Using emmeans for pairwise comparisons, the odds are much lower for 4-cylinder vehicles to be in the “High” mpg category compared to both 6 and 8-cylinder vehicles. The odds ratios from emmeans are in line with the manual calculations.

The analysis showed results that were opposite to what I expected, as vehicles with fewer cylinders usually have better mpg. This makes me think the label “High” mpg might not truly represent higher efficiency due to how the binary variable was formed from a continuous one using a median split. It’s crucial to think about how these variables are coded and named, particularly when they come from splitting continuous variables, as the terms “High” and “Low” might not accurately reflect efficiency categories without considering the distribution of the original mpg values.

So,to get a clear understanding of the coefficients from my logistic regression model focusing on the cylinders predictor, I’ll start with what’s generally expected: vehicles with fewer cylinders tend to be more fuel-efficient, showing higher mpg, while those with more cylinders are less fuel-efficient, showing lower mpg.

In this model, the response variable mpg is binary, labeled “High” or “Low,” based on whether a vehicle’s mpg is above or below the dataset’s median mpg.

Considering the surprising direction of the coefficients, they might make more sense if we assume “High” mpg was actually meant to indicate vehicles with mpg below the median, which would be less fuel-efficient.

• Intercept (-2.1917):

Starting with 4-cylinder vehicles as the baseline, the negative intercept suggests that the likelihood of these vehicles having mpg above the median (thus, being more fuel-efficient) is low. But if mpg coding is the opposite, it implies 4-cylinder vehicles are likely to have high mpg.

• Coefficient for 6 cylinders (4.0704):

For 6-cylinder vehicles, this coefficient increase indicates they’re less likely to fall into the more fuel-efficient category compared to 4-cylinder vehicles, matching expectations.

• Coefficient for 8 cylinders (5.6982):

This shows 8-cylinder vehicles have even less chance of being more fuel-efficient compared to 4-cylinder ones, which is also what’s typically expected.

Odds Ratios:

• 4 vs. 6 cylinders:

An odds ratio of 58.58 suggests 6-cylinder vehicles are much less likely to be seen as having high mpg compared to 4-cylinder ones.

• 4 vs. 8 cylinders:

With an odds ratio of 298.33, 8-cylinder vehicles are significantly less likely to be considered as having high mpg than 4-cylinder ones.

• 6 vs. 8 cylinders:

An odds ratio of 0.196 shows that, in comparison, 6-cylinder vehicles are more likely to be in the higher mpg category than 8-cylinder vehicles.
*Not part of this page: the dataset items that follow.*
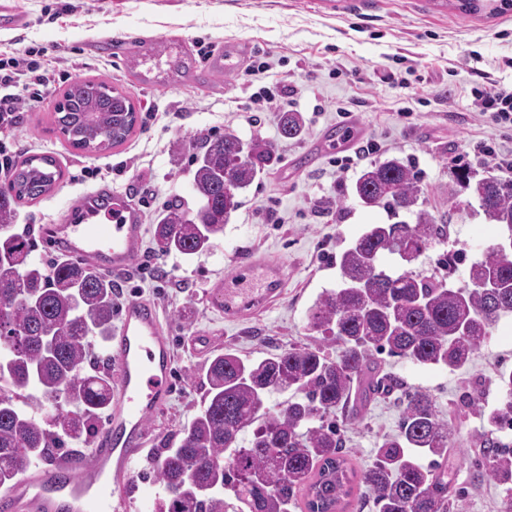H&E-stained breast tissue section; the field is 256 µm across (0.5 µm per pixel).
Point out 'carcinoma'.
<instances>
[{
	"label": "carcinoma",
	"mask_w": 512,
	"mask_h": 512,
	"mask_svg": "<svg viewBox=\"0 0 512 512\" xmlns=\"http://www.w3.org/2000/svg\"><path fill=\"white\" fill-rule=\"evenodd\" d=\"M504 12L512 0L490 5L462 0L464 14ZM55 118L68 143L80 150L122 144L137 122L129 97L103 81L73 83ZM281 134L296 138L302 122L285 113ZM272 158L260 139L227 131L203 140L195 155L197 207L173 199L155 228L156 250L191 260L211 249L241 206L239 194ZM62 177L56 160L28 156L0 186V490L16 485L34 464L52 462L87 444L112 400V374L92 360L89 338H112L116 309L112 280L88 263L62 262L53 272L31 256L32 238L16 229L18 207L51 191ZM479 207L508 237L485 247L470 264L467 282L451 286L410 271L389 274L385 254L411 264L441 242L444 227L418 207L413 171L390 159L364 169L353 192L365 207L385 204L414 222L370 224L339 256L341 281L310 309L315 342L261 359L228 350L213 355L205 372L206 395L179 439L151 459L165 497L160 512H290L305 492L306 512H338L354 495L355 474L336 432V415L378 394H396L400 423L377 446L362 476L375 512H451L463 490L448 480V422L432 399L383 372L377 355L426 367L470 364L499 319L512 314V181L484 177L471 183ZM339 355L331 358L326 345ZM499 397L484 414L488 432L478 438L482 474L505 493L512 512V447L493 434L512 430V368L497 374ZM291 393L276 407L272 393ZM482 400L476 384L457 403L462 421ZM248 440H243L247 429Z\"/></svg>",
	"instance_id": "carcinoma-1"
}]
</instances>
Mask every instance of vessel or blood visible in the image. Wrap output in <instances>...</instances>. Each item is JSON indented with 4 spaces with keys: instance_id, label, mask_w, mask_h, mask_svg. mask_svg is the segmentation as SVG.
<instances>
[{
    "instance_id": "b4317fda",
    "label": "vessel or blood",
    "mask_w": 512,
    "mask_h": 512,
    "mask_svg": "<svg viewBox=\"0 0 512 512\" xmlns=\"http://www.w3.org/2000/svg\"><path fill=\"white\" fill-rule=\"evenodd\" d=\"M143 236L139 207L108 186L83 194L63 223L42 229L50 248L105 274L127 270ZM285 280L284 264L249 253L215 283L216 308L228 322L247 317L275 301ZM111 351L112 411L91 440L90 462L38 465L34 476L0 494V512H147L132 480L146 444L145 422L166 405L173 373L171 342L153 303H125Z\"/></svg>"
}]
</instances>
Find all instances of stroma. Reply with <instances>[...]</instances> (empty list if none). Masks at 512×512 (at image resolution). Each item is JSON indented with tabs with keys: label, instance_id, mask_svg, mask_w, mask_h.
<instances>
[{
	"label": "stroma",
	"instance_id": "1",
	"mask_svg": "<svg viewBox=\"0 0 512 512\" xmlns=\"http://www.w3.org/2000/svg\"><path fill=\"white\" fill-rule=\"evenodd\" d=\"M15 6L24 23L0 29V49L45 47L69 62L36 110L23 113L18 127L0 130L1 142L52 156L63 172L51 193L21 207V223L35 231L62 223L69 206L100 183L147 206V232L126 272L125 293L155 304L174 358L172 394L146 424L148 451L174 439L199 409L210 351L260 358L312 343L309 310L337 286V257L366 225L396 223L386 207L359 204L352 191L357 171L331 166L321 149L330 130L348 125L358 142H378L372 162L396 157L414 167L424 206L448 236L412 264L413 272L462 284L469 263L501 234L453 171L463 166L480 178L495 175L469 153L480 139L512 155V128L485 125L471 96L481 71L512 84V10L464 15L432 0H15ZM68 7L74 15H65ZM107 35L111 51L97 50ZM131 36L142 52L136 61L122 45ZM227 40L243 44L241 70L208 73L199 44ZM265 60L272 68L262 83L282 90L281 112L304 117L296 138L281 137L278 114L250 110L254 88L243 69ZM78 80H102L129 96L137 122L123 144L86 152L59 133L58 103ZM404 107L414 109L413 119L401 117ZM227 131L268 142L272 163L241 194L212 250L190 261L159 255L152 233L160 202L178 197L194 205L193 156L204 137ZM250 249L284 263L288 277L271 307L228 322L215 307L213 285ZM459 249L465 260L455 272L439 267L443 253ZM196 336L207 337L209 352L191 347ZM505 365L512 367V316L496 325L469 370L423 368L397 357L386 358L383 369L429 394L444 416L477 377L484 382L482 409L493 406L494 380ZM399 417L395 398L381 397L357 418H339L357 472L370 469L378 441L396 432ZM482 426L474 411L450 436L448 477L463 490L458 512H503L501 488L473 477Z\"/></svg>",
	"mask_w": 512,
	"mask_h": 512
}]
</instances>
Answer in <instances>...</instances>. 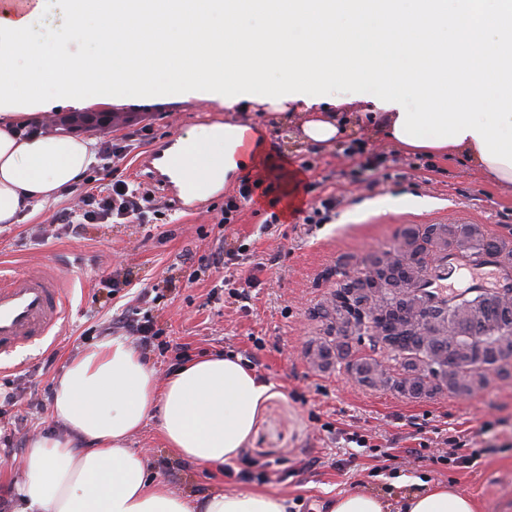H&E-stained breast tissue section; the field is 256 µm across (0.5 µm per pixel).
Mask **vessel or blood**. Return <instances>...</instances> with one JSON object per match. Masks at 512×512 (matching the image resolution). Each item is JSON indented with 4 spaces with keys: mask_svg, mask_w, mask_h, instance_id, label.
Wrapping results in <instances>:
<instances>
[{
    "mask_svg": "<svg viewBox=\"0 0 512 512\" xmlns=\"http://www.w3.org/2000/svg\"><path fill=\"white\" fill-rule=\"evenodd\" d=\"M180 171L179 182L159 177V163ZM220 161L198 155L191 168L169 157L166 147L143 155L138 167L144 178L162 196L173 199L178 208L193 212L211 198L216 188L211 173ZM68 302L59 277L41 271L16 273L0 279V361L11 358L19 349L52 336L67 313Z\"/></svg>",
    "mask_w": 512,
    "mask_h": 512,
    "instance_id": "b4317fda",
    "label": "vessel or blood"
}]
</instances>
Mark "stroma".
<instances>
[{"instance_id": "stroma-1", "label": "stroma", "mask_w": 512, "mask_h": 512, "mask_svg": "<svg viewBox=\"0 0 512 512\" xmlns=\"http://www.w3.org/2000/svg\"><path fill=\"white\" fill-rule=\"evenodd\" d=\"M88 112L94 120L81 124L80 133L105 146L139 142L119 163L130 182L140 180L141 152L217 117L265 136L271 160L231 176L223 195L199 214L171 209L146 224L108 220L40 241L34 226L69 211L85 189L80 183L52 207L0 229V272L50 268L64 277L69 298L62 335L22 349L0 368V394L21 397L0 415V501L4 486L21 476L17 463L29 437L54 426L55 378L86 347L124 336L110 322L131 312L153 317L171 346L147 355L159 373L169 372L181 346L190 358L253 356L255 373L274 384L251 440L223 470L173 459L156 422H147L130 445L148 449L154 472L177 491L200 498L234 489L268 492L287 496L292 512H313V505L356 489L394 499L400 490L393 481L405 475L454 486L476 512H512V379L493 375L466 397L410 401L360 385L344 370H318L305 356L319 334L314 310L334 289L339 267L360 266L393 248L410 224H480L493 234L512 233L511 192L458 160L396 152L368 133L358 135L362 151L355 155L344 141L303 142L297 126L273 123L255 104L228 112L213 102L162 99L95 103ZM246 179L261 185L242 200L238 223L220 225L225 197ZM330 196L337 200L330 223H303L302 212ZM274 213L280 221L272 225ZM241 246L247 258L230 273L240 287L257 279L247 287L248 300L229 296L221 269L189 281L185 255L198 259ZM107 275L130 279L129 294L110 297L100 283ZM32 397L39 406L29 405ZM352 433L364 436L365 447L349 441ZM446 436L459 437L461 454L478 452L474 465L433 461Z\"/></svg>"}]
</instances>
In summary, if “High” mpg actually stands for lower mpg values (indicating less fuel efficiency), then the model’s coefficients are logical. It means vehicles with more cylinders are more likely to be labeled “High” mpg, aligning with being less fuel-efficient.

Exercise 4: Quick Investigation

Suppose a friend came to you with a data set that you have pinned as a logistic regression problem. Suppose he gives you the data set to analyze. The response is binary and the predictor is continuous. Explore this data set to determine whether logistic regression will indeed work for this data set and if so, complete the analysis and provide a generic interpretation of the coefficients. If it is not appropriate, explain.
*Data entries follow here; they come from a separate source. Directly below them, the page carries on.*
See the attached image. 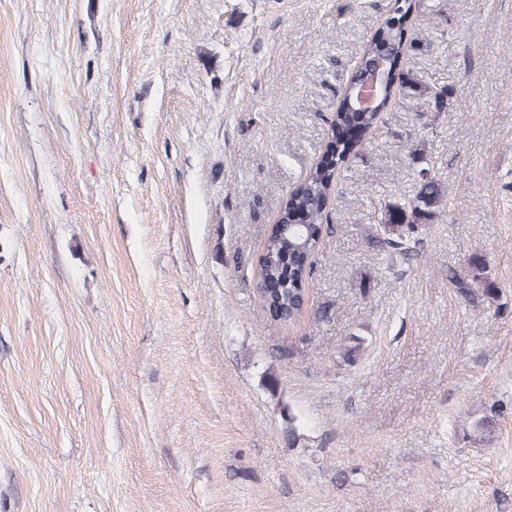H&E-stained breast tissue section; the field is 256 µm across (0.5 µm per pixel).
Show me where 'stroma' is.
<instances>
[{"label":"stroma","mask_w":512,"mask_h":512,"mask_svg":"<svg viewBox=\"0 0 512 512\" xmlns=\"http://www.w3.org/2000/svg\"><path fill=\"white\" fill-rule=\"evenodd\" d=\"M410 2L288 326L253 268L395 0H0V512H512V0ZM419 189L414 198L407 203H389L386 205L380 233L373 236V242L382 250L412 256L417 252L419 239H411L417 224H429L446 207L447 192L441 181L425 170L420 171ZM406 227V229H405ZM413 243V244H412Z\"/></svg>","instance_id":"stroma-1"}]
</instances>
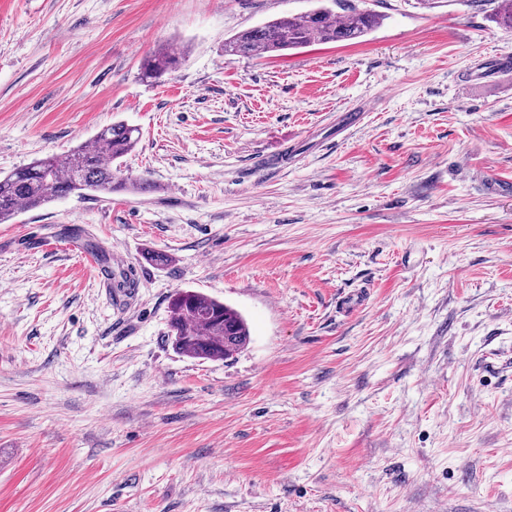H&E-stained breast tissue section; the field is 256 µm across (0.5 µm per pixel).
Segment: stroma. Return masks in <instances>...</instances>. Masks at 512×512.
Here are the masks:
<instances>
[{"label": "stroma", "instance_id": "35a3bbf8", "mask_svg": "<svg viewBox=\"0 0 512 512\" xmlns=\"http://www.w3.org/2000/svg\"><path fill=\"white\" fill-rule=\"evenodd\" d=\"M312 4L0 0V175L121 121L151 185L0 224V512H512V30L349 0L360 42L225 55ZM179 289L248 345L177 354ZM183 55V51L172 48L162 50L150 57L143 65L142 76L145 79H157L169 70L175 68ZM90 246L91 250L96 253L101 268L110 281V288H113L114 292L124 293L134 288L133 274L130 269H121L118 273H115L112 271V266L110 265L104 248L99 245Z\"/></svg>", "mask_w": 512, "mask_h": 512}]
</instances>
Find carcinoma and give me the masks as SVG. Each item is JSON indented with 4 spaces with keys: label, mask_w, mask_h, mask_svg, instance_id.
<instances>
[{
    "label": "carcinoma",
    "mask_w": 512,
    "mask_h": 512,
    "mask_svg": "<svg viewBox=\"0 0 512 512\" xmlns=\"http://www.w3.org/2000/svg\"><path fill=\"white\" fill-rule=\"evenodd\" d=\"M382 16L371 10L336 13L320 6L309 11L271 19L243 29L224 40V54L263 57L267 54L301 49L315 43L352 41L376 28ZM493 21L512 29V0H498ZM183 51L171 48L150 57L142 76L157 79L175 68ZM140 142L138 129L121 122L102 127L93 139L71 152L36 160L0 176V224L10 221L21 210H37L76 191L109 195L116 190L143 192L144 181L116 179L113 165L134 151ZM113 291L123 293L134 287L132 271H112L106 251L91 247ZM172 346L190 358H228L250 341L244 317L233 307L194 290L181 289L170 298Z\"/></svg>",
    "instance_id": "obj_1"
}]
</instances>
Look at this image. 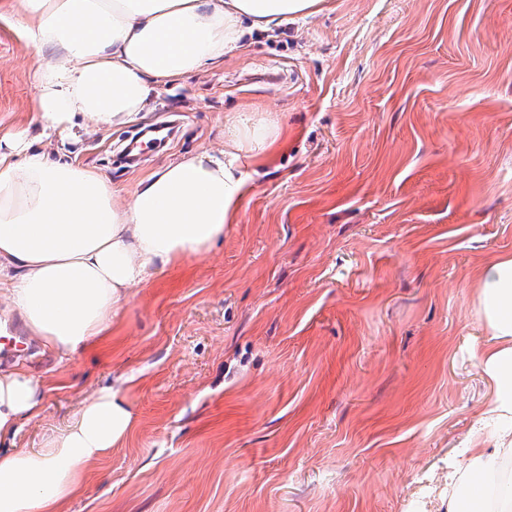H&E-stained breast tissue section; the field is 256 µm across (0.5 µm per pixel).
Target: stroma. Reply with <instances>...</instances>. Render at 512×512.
<instances>
[{"mask_svg": "<svg viewBox=\"0 0 512 512\" xmlns=\"http://www.w3.org/2000/svg\"><path fill=\"white\" fill-rule=\"evenodd\" d=\"M48 58L0 18V136ZM254 108L288 128L278 168L136 288L110 352L19 353L45 410L17 446L124 375L134 428L66 512H448L493 396L478 275L512 255V0H323L70 148L126 198Z\"/></svg>", "mask_w": 512, "mask_h": 512, "instance_id": "35a3bbf8", "label": "stroma"}]
</instances>
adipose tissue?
Listing matches in <instances>:
<instances>
[{"label":"adipose tissue","instance_id":"ef3b65f1","mask_svg":"<svg viewBox=\"0 0 512 512\" xmlns=\"http://www.w3.org/2000/svg\"><path fill=\"white\" fill-rule=\"evenodd\" d=\"M322 0H0L50 61L35 71L31 118L54 153L26 135L0 143V312L19 313L28 335L58 361L106 346L134 288L206 253L236 223L259 171L288 145L268 112L224 115V148L186 154L142 178L122 199L101 170L68 148L84 123L119 127L148 111L158 89L243 47L248 35L308 17ZM479 304L489 339L479 360L495 385L476 429L448 471V512L512 507V256L483 270ZM43 385L0 369V512H64L90 467L130 432L120 390L83 400L67 428L21 450L22 426L42 416Z\"/></svg>","mask_w":512,"mask_h":512}]
</instances>
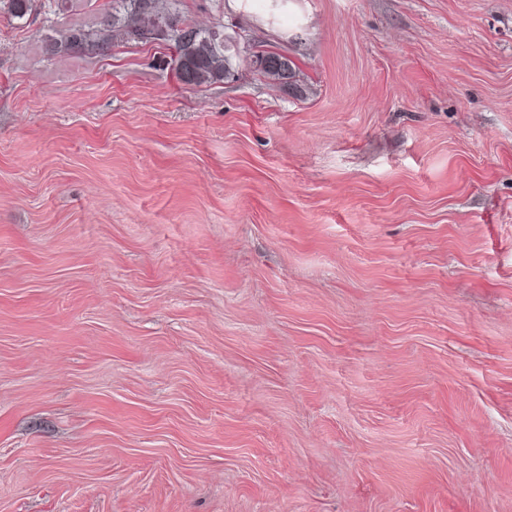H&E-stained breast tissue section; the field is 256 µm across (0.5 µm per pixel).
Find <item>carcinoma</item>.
<instances>
[{
  "label": "carcinoma",
  "instance_id": "cac0c4a2",
  "mask_svg": "<svg viewBox=\"0 0 512 512\" xmlns=\"http://www.w3.org/2000/svg\"><path fill=\"white\" fill-rule=\"evenodd\" d=\"M119 8L100 22V28L86 30L70 27L56 39L45 43L48 54H100L112 46V39L122 35L130 40L164 39L175 43L178 50L176 71L188 86L213 84L229 78L236 58V44L223 33H206L193 27H181L170 13L157 5H142L139 0H115ZM0 4L15 18L32 12L34 0H0ZM265 52L253 53L251 65L269 80L287 84L296 75L294 64L286 60L273 64L264 58Z\"/></svg>",
  "mask_w": 512,
  "mask_h": 512
}]
</instances>
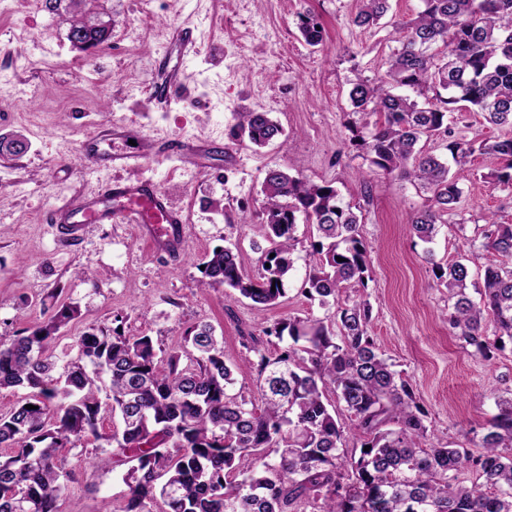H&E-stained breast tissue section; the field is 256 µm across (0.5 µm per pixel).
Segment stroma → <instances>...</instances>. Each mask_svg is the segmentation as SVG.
<instances>
[{
	"label": "stroma",
	"instance_id": "35a3bbf8",
	"mask_svg": "<svg viewBox=\"0 0 512 512\" xmlns=\"http://www.w3.org/2000/svg\"><path fill=\"white\" fill-rule=\"evenodd\" d=\"M101 2L112 15V36L87 55L72 48L65 26L41 0H0V137L22 144L19 153L0 156V336L48 318L55 301L81 312L52 346L62 362L74 356L75 336L92 327L118 322L126 333L153 336L169 352L188 326L207 322L224 335L234 392L257 398V358L245 348L246 336L290 317L325 315L300 292L312 261L311 229L297 226L293 279L274 307L202 288L199 265L213 248L230 246L244 273L258 275L270 246L258 217L262 183L268 169L283 168L335 187L343 202L360 207L372 269L364 292L371 334L410 378L435 441L469 446L470 431L495 411L492 393L512 389V341L488 362L464 352L444 318L448 290L433 267L458 259L468 242H483L487 218L512 224V187L494 180L495 157L476 154L452 164L462 194L428 245L408 224L430 193L369 172L350 144L353 130L370 131L375 118L356 112L348 90L356 79L383 74L397 47L394 23L413 19L421 0H391L389 17L370 28L353 22L357 0ZM306 12L325 28L322 45H308L299 32ZM178 27L192 28L196 38L181 62L169 45ZM177 62L183 85L163 109L153 88ZM24 89L36 91V99H22ZM249 111L270 113L282 136L262 148L237 138L235 115ZM116 123L145 137L204 144L208 153L175 172L153 160L137 171L93 173L79 145ZM510 136L512 127L460 110L449 113L447 133L427 148L446 158L451 141ZM138 177L157 181L183 211L187 235L173 257L157 256L127 224H88L78 240L66 242L57 225L45 221L89 192L111 209L112 184ZM66 458L77 480L61 512H116L127 491L124 466L92 472L77 448Z\"/></svg>",
	"mask_w": 512,
	"mask_h": 512
}]
</instances>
investigate <-read.csv("Investigate.csv",stringsAsFactors = T)
head(data)

ANSWER EXERCISE 4:

library(ggplot2) ggplot(investigate, aes(x = x, y = y)) + geom_jitter(width = 0.1, height = 0.1, alpha = 0.5) + geom_smooth(method = “glm”, method.args = list(family = “binomial”), se = FALSE) + labs(title = “Scatterplot with Logistic Regression Line”, x = “Predictor (x)”, y = “Response (y)”)

model <- glm(y ~ x, data = investigate, family = binomial()) summary(model)

Residuals vs. Fitted plot

residuals_plot <- ggplot(investigate, aes(x = fitted(model), y = residuals(model, type = “deviance”))) + geom_point() + geom_hline(yintercept = 0, linetype = “dashed”) + labs(title = “Residuals vs. Fitted Plot”, x = “Fitted Values”, y = “Residuals”)

print(residuals_plot)

investigate <-read.csv(“Investigate.csv”,stringsAsFactors = T) head(data) x y 1 0.1540348 0 2 3.8089079 1 3 2.5328041 1 4 3.0170302 1 5 3.0093886 0 6 3.6670790 1 model <- glm(y ~ x, data = investigate, family = binomial()) summary(model)

Call: glm(formula = y ~ x, family = binomial(), data = investigate)

Coefficients: Estimate Std. Error z value Pr(>|z|)
(Intercept) -0.4442 0.6463 -0.687 0.4919
x 0.5362 0.2648 2.025 0.0429 * — Signif. codes: 0 ‘’ 0.001 ‘’ 0.01 ‘’ 0.05 ‘.’ 0.1 ‘ ’ 1

(Dispersion parameter for binomial family taken to be 1)

Null deviance: 50.446  on 39  degrees of freedom

Residual deviance: 45.862 on 38 degrees of freedom AIC: 49.862

Number of Fisher Scoring iterations: 3

library(ggplot2)
help<-read.csv("Investigate.csv",stringsAsFactors = T)

head(help)

##           x y
## 1 0.1540348 0
## 2 3.8089079 1
## 3 2.5328041 1
## 4 3.0170302 1
## 5 3.0093886 0
## 6 3.6670790 1

ggplot(help, aes(x=x, y=y)) + 
  geom_point(alpha=0.5) +
  labs(title="Scatter plot of Continuous Predictor vs. Binary Response",
       x="Continuous Predictor",
       y="Binary Response")

Analysis and Response:

Looking at the scatterplot with the logistic regression line, I noticed a trend where as x, a continuous predictor, increases, the chance of y being 1 goes up too. The scatterplot reveals that data points with y = 1 tend to gather at higher x values, while points for y = 0 are more common at lower x values. The logistic regression line seems to reflect this pattern well, suggesting a logistic regression model fits this data appropriately.

The “Residuals vs. Fitted Plot” didn’t show any clear patterns or deviations from zero, meaning the model fits the data well without breaking any logistic regression assumptions.

From the model summary:

• Intercept (-0.4442): This intercept is the log-odds of y being 1 when x is 0. Its value, not statistically significant with a p-value of 0.4919, implies that at x = 0, there’s weak evidence of an association with the probability of y being 1.

• Coefficient for x (0.5362): This coefficient shows how the log-odds of y being 1 change with a one-unit increase in x, and it’s statistically significant (p = 0.0429). This means x is a meaningful predictor of y. For every one-unit rise in x, the odds of y being 1 go up by about 1.71, keeping everything else constant.

The model’s AIC is 49.862. This metric helps judge the quality of statistical models for a given dataset. Without other models for comparison, we can’t do much with it here, but usually, a lower AIC suggests a model fits better.

Based on the initial data analysis and the logistic regression results, using logistic regression for this dataset appears valid. The predictor x has a significant link with the binary outcome y, and the model checks don’t show any significant problems with this method.